ST ANNE's CHURCH
Not until the first mines opened in Chasetown during the 1850's were there any houses built in the Parish.
St Anne's Church was built in 1865, and is a most important link with the early history of the local community. It is a Grade II listed building both unusual and interesting in it's architecture. It was named Ann after John Robinson McClean's wife and was known as "St Anne's Free Church, Cannock Chase Colliery, Burntwood. It is a structure of brick with bathstone dressings, in the Romanesque style and was built with a chancel, nave, baptistery and a turret containing one bell. The church was constructed to seat 750 people.
This Anglican church was built by the colliery for its miners to worship in. John Robinson McClean, one of the directors of the colliery, had the church erected entirely at his own expense which cost £3000 to build. It was provided as a "Free Church", for the miners of Chasetown to be able to worship. No one, however rich they were, could rent their own pew, as was the custom in many churches, because this was a "Free Church".
The church was consecrated on Thursday 14th September 1865 at 11:30am presided over by the Bishop of Lichfield, the Right Reverend John Lonsdale. A luncheon was held in tents erected near to the church at 2pm.

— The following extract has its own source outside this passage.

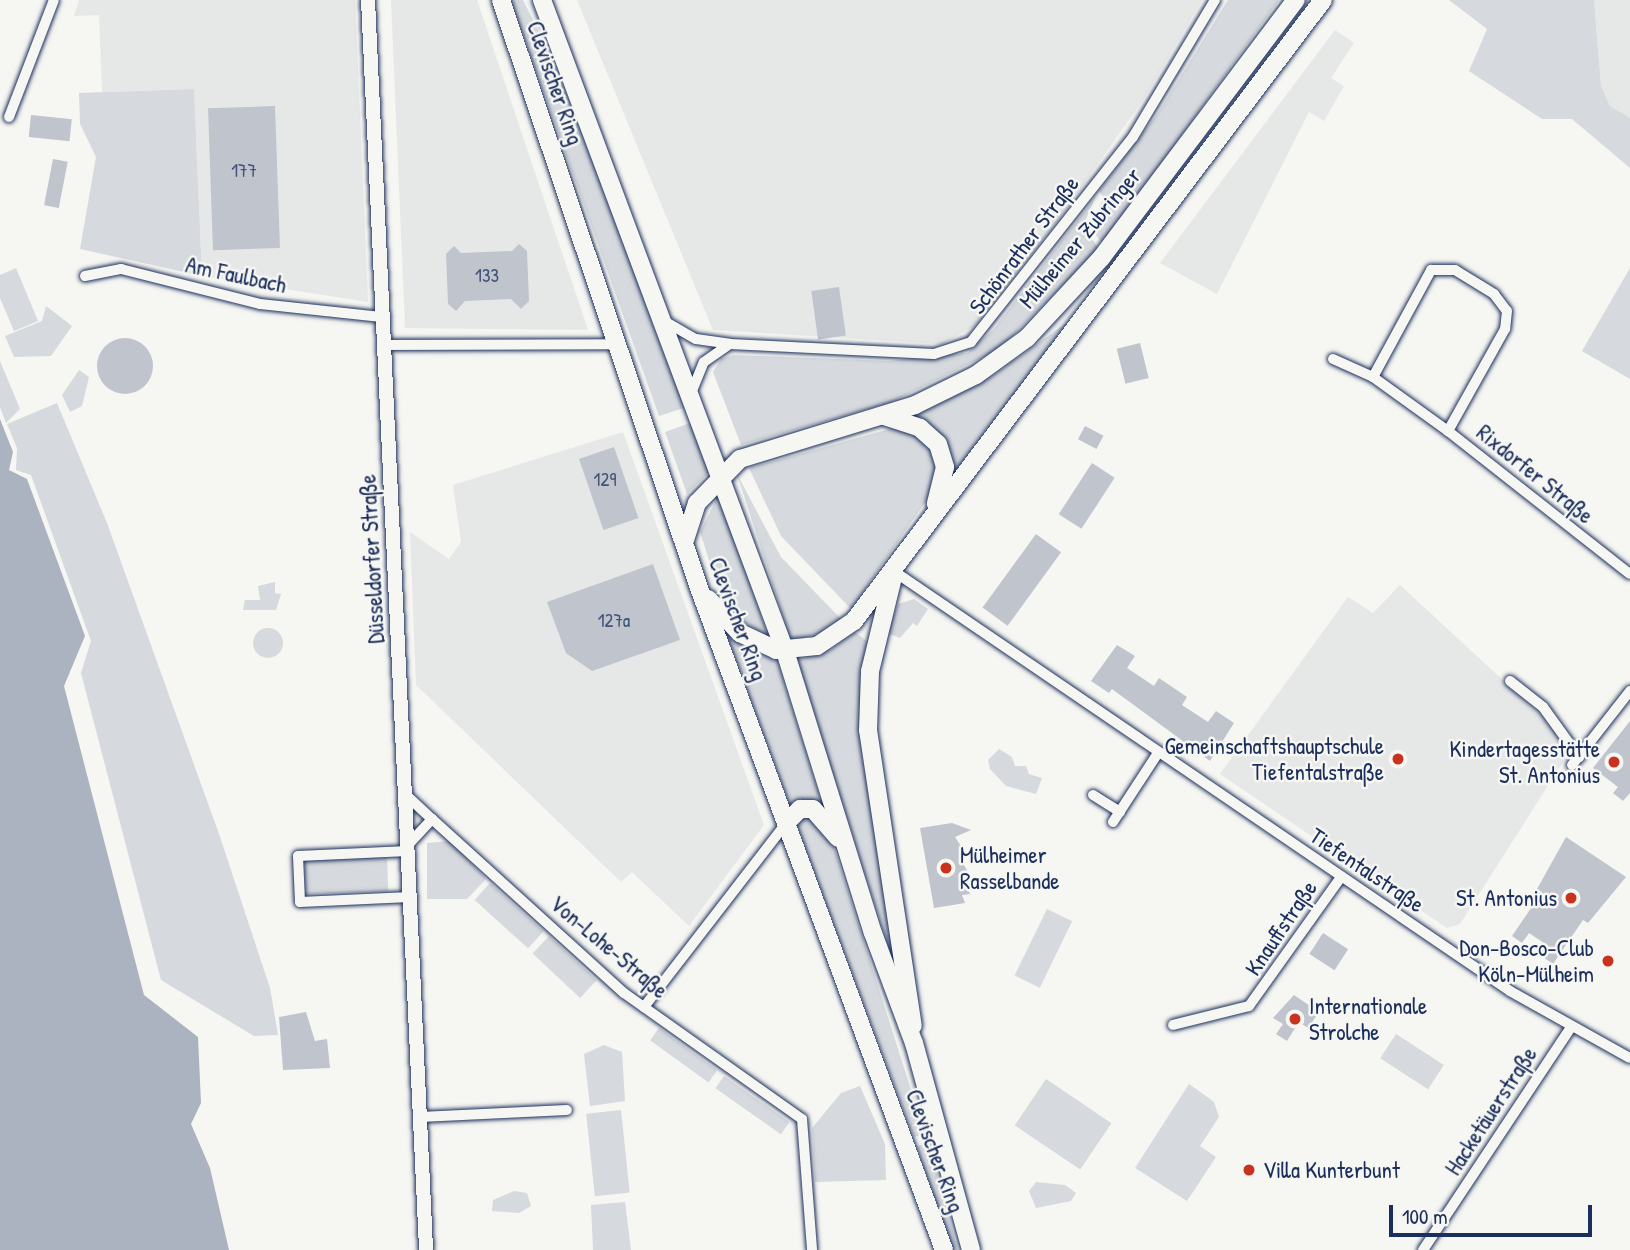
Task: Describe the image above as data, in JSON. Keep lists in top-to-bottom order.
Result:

After the service, but before the luncheon Anna McClean Elliott, grand-daughter of J. R. McClean, was baptised.
The church was lit by gas from ornamental fittings until 1883. This was when permission by the directors of the colliery decided to install electric lighting being supplied from Number Two Pit, locally known as "The Fly". A cable ran from the pit to the church consisted of a flat iron winding rope, insulated and covered with pitch and then encased between wooden strips covered in brick channelling. The voltage was 80 DC volts, and only provided a dim light from Electroliers with several lamps hanging from the ceiling.
The bust of the founder of St Anne's Church stands in the north-west corner of the church. He was born in Belfast on 21st March 1813.
Unlike traditional stained glass windows, which usually depict scenes of the lives of saints or stories from the Bible, St Anne's windows are abstract in design. The windows throughout the church have various designs of symmetry.
The organ was originally purchased by our benefactors from The White City Exhibition for £1000. It was built by J W Walker of London in 1864.
In 1950, the church roof caught fire, dust from the roof damaged the organ and repairs cost £217.
In 2004 restoration work was carried out at a cost £18,000. A service of re-dedication was held on 12th March 2005. The service was conducted by the Archdeacon of Lichfield, The Venerable Christopher Liley. A recital by Mr Paul Spicer, a nationally and internationally well known organist, composer and conductor.
The font is made from French Caen stone. It has eight sides which each have a geometric alabaster pattern. It has a simple wooden cover and the basin is lined with lead.
The hexagonal pulpit has a brass hand rail, (in keeping with the original lecturn), which is supported with ornate wrought ironwork. The pulpit is free standing and therefore if required it can be moved. It was renovated in 1991.
There are seven large Alabaster Mosaics in the Chancel. They are geometric and abstract like the stained glass windows.
There are two oil paintings on the north-west wall. They were painted by John Lewis Reilly. The picture on the left is named "The Holy Family" and is dated 1905 and the one on the right is called ""Christ Blessing the Children". The paintings were donated by Dowager Lily, (Lady Rose), the daughter of John Robinson McClean and cost £1500 each.
St Anne's Church has only one bell and is noted as having a rich tone. It was cast by Messrs. Blews & Son of Birmingham. It weighs 2cwt.
This is the original brass lectern that was made from tubular brass sections with elaborate scroll work.